§ **Task brief**: Scan the entries for the word "Inventory" and return every line that has it.

§ **Plain-text document sources**:
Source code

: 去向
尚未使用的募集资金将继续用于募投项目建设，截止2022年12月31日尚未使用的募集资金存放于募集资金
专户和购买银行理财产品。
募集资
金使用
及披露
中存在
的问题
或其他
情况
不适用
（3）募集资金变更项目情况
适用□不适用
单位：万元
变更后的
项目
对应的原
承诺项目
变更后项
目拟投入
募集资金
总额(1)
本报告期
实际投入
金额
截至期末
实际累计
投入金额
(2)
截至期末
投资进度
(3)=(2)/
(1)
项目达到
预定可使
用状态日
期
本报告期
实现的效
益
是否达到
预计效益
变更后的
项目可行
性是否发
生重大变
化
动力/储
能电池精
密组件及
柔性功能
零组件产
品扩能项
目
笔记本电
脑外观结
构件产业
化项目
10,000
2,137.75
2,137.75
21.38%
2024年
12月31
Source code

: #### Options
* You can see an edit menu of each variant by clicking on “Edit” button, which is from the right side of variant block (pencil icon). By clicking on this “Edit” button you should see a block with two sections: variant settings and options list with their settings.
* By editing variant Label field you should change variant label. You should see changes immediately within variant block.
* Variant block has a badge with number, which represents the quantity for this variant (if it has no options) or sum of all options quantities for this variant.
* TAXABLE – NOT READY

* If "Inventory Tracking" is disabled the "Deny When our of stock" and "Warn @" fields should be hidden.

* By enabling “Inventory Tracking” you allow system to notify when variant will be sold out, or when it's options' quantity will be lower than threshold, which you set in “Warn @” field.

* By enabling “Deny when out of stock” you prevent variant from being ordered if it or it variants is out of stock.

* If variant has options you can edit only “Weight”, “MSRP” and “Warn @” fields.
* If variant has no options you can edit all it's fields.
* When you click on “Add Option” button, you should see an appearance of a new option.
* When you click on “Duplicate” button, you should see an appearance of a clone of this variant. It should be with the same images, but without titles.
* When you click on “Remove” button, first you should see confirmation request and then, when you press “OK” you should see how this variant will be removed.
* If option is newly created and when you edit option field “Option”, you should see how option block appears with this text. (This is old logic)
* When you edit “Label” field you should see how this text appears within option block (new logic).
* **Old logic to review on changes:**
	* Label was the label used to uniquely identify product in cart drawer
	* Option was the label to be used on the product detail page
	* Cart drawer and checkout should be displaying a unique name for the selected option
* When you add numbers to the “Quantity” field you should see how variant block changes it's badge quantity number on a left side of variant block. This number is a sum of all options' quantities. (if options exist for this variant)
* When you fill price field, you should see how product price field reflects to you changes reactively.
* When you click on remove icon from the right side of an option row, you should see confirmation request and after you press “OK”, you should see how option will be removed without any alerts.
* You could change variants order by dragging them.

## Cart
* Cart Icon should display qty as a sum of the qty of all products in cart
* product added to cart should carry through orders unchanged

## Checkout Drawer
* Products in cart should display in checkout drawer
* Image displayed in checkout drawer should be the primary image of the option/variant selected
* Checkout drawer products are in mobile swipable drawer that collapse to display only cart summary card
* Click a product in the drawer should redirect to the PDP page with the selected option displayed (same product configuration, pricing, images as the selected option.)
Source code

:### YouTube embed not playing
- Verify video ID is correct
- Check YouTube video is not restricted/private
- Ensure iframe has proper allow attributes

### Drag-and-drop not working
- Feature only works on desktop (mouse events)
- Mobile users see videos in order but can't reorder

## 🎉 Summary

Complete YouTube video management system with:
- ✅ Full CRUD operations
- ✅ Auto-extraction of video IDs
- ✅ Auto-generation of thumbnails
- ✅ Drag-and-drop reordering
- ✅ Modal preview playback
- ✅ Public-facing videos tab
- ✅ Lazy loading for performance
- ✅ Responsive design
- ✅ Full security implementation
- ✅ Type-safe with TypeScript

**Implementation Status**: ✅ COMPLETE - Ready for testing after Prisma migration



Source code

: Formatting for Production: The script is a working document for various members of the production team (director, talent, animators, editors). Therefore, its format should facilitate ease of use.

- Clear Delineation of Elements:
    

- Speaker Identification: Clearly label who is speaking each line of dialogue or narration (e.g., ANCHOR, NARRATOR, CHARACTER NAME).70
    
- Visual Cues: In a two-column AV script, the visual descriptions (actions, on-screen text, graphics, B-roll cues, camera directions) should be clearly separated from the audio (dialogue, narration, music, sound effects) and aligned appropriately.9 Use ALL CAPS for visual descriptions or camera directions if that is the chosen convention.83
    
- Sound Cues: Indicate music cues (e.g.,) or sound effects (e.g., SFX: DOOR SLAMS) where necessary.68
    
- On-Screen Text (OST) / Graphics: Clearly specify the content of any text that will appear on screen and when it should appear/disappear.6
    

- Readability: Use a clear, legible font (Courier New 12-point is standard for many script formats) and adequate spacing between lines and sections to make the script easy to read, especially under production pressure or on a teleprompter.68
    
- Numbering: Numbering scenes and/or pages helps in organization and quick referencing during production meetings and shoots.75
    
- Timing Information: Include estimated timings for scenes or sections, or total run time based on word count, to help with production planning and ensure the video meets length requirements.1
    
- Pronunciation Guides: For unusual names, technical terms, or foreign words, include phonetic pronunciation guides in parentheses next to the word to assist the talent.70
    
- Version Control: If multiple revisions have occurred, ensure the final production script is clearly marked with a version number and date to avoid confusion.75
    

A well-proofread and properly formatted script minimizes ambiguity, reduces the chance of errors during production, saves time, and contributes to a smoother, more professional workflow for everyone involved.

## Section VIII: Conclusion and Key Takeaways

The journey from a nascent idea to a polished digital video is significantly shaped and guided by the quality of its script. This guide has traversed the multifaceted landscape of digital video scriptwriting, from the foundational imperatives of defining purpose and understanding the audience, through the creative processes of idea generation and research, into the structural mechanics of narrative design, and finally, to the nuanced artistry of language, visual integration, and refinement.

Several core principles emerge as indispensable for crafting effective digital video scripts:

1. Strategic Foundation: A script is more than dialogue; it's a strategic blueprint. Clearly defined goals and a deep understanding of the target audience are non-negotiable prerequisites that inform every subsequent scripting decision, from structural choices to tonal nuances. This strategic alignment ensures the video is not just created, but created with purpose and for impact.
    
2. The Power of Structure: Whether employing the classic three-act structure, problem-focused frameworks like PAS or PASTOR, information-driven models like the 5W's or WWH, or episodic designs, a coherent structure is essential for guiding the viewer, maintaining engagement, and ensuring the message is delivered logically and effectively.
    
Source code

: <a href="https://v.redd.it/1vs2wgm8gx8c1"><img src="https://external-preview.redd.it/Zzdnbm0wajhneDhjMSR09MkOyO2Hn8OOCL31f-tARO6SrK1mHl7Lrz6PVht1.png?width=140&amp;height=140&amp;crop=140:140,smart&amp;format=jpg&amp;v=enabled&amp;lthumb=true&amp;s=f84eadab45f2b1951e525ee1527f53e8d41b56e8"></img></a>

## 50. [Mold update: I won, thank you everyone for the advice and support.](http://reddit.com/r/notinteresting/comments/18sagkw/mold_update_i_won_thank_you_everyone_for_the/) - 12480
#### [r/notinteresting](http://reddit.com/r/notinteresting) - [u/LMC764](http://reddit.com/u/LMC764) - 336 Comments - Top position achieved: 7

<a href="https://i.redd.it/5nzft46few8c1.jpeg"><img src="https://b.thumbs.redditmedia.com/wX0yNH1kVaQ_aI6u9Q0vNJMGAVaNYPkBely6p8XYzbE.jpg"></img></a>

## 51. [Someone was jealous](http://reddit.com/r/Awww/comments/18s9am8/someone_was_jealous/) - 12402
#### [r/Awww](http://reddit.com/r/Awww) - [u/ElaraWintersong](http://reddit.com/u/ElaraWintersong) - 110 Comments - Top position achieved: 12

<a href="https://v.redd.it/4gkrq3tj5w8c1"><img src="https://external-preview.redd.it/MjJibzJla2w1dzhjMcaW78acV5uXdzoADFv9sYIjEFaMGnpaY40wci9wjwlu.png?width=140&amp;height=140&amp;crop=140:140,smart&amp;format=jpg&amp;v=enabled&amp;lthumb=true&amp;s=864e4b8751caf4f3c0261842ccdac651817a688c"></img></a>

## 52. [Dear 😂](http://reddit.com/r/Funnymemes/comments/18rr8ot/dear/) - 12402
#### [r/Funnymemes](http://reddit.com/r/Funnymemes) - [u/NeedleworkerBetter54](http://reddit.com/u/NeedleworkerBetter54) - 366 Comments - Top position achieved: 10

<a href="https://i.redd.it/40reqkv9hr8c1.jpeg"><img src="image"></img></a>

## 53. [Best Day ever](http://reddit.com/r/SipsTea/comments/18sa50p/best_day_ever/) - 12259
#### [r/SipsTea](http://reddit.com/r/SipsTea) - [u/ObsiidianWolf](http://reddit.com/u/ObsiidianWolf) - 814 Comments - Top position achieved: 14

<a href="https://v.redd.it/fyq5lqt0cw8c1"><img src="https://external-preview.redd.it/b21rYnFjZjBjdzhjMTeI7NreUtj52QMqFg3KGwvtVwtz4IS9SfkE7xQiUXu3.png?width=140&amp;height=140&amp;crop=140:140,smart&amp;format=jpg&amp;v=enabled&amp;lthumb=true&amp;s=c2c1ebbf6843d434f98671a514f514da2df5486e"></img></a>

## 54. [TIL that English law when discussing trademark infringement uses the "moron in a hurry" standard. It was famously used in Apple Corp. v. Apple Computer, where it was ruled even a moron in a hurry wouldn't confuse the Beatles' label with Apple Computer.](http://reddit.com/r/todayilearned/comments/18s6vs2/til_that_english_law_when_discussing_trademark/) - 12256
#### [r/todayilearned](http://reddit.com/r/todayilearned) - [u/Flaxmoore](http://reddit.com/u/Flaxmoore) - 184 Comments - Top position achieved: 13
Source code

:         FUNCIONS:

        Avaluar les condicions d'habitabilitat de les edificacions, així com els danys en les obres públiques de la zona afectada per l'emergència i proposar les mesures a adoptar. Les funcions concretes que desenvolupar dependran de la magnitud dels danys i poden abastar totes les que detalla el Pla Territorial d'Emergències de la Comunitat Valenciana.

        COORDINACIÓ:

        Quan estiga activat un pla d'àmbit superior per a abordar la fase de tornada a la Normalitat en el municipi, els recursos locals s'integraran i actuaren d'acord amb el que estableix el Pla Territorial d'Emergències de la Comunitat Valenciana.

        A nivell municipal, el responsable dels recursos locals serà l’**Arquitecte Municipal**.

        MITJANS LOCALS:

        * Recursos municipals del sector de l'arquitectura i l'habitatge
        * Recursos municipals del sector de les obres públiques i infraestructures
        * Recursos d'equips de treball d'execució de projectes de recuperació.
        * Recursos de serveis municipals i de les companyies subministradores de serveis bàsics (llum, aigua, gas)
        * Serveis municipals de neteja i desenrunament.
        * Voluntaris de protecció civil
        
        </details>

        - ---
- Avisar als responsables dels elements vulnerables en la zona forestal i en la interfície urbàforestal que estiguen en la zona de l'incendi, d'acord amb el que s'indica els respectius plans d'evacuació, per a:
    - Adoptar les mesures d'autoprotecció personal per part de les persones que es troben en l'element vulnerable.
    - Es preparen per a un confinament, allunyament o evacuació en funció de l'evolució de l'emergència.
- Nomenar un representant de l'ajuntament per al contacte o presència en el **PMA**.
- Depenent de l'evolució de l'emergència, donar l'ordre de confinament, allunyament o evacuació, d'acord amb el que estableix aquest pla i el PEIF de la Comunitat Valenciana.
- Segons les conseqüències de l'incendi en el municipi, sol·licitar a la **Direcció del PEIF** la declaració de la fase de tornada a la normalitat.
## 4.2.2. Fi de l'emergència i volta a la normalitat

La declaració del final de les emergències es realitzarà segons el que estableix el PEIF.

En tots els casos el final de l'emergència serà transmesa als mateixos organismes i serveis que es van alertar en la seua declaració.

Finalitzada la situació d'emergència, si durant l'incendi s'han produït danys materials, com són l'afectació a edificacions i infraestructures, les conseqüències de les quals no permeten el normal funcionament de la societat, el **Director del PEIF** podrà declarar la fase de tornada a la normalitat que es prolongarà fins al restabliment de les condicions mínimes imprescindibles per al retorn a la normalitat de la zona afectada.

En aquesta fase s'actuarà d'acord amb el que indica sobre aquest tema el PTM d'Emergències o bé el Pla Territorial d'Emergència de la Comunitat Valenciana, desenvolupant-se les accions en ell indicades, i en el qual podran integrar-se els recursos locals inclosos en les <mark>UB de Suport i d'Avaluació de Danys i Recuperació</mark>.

§ **Task solution**:
* If "Inventory Tracking" is disabled the "Deny When our of stock" and "Warn @" fields should be hidden.
* By enabling “Inventory Tracking” you allow system to notify when variant will be sold out, or when it's options' quantity will be lower than threshold, which you set in “Warn @” field.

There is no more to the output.